**JOB**. Please copy every line of the records below that holds the word "لبنان".
☆ ☆ ☆
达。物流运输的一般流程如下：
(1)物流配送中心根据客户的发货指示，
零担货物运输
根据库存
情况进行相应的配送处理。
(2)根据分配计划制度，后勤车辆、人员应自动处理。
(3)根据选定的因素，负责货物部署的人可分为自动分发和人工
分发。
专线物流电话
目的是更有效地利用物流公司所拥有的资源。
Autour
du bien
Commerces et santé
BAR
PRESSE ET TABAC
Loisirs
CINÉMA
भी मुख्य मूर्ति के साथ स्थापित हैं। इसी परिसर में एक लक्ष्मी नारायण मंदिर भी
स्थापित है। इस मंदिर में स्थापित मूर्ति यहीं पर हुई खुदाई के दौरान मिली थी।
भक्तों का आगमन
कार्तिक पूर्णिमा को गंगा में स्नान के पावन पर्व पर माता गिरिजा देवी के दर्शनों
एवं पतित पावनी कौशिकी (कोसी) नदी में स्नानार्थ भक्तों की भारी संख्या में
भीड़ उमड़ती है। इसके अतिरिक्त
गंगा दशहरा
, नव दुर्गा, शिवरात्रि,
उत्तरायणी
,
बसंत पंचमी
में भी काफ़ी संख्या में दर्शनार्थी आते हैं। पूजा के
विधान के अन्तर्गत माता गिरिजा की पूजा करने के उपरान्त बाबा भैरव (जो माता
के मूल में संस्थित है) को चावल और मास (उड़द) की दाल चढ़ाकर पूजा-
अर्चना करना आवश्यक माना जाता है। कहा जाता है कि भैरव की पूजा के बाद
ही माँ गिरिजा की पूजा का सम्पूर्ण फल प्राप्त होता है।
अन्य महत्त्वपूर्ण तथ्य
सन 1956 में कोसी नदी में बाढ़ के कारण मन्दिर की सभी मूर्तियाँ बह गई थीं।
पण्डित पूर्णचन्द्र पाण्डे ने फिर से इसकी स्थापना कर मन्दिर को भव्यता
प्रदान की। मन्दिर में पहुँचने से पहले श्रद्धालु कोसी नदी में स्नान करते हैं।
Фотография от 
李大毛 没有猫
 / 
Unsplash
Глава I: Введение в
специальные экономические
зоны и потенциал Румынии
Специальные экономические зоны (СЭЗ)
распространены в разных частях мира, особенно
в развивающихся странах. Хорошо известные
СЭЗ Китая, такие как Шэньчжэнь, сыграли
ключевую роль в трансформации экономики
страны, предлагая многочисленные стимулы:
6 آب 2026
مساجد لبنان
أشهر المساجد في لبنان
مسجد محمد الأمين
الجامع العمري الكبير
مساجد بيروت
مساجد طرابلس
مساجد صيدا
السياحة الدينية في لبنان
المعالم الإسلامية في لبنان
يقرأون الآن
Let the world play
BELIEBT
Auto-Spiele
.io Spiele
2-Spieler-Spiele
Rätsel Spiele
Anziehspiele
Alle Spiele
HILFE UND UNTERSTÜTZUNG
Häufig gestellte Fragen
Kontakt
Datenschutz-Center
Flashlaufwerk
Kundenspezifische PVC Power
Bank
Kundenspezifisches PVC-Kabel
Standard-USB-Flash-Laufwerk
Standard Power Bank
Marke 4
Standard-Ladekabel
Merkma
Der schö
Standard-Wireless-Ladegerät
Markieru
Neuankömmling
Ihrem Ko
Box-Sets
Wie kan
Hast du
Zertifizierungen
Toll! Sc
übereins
☆ ☆ ☆
**EXERCISE ANSWER**.
مساجد لبنان
أشهر المساجد في لبنان
السياحة الدينية في لبنان
المعالم الإسلامية في لبنان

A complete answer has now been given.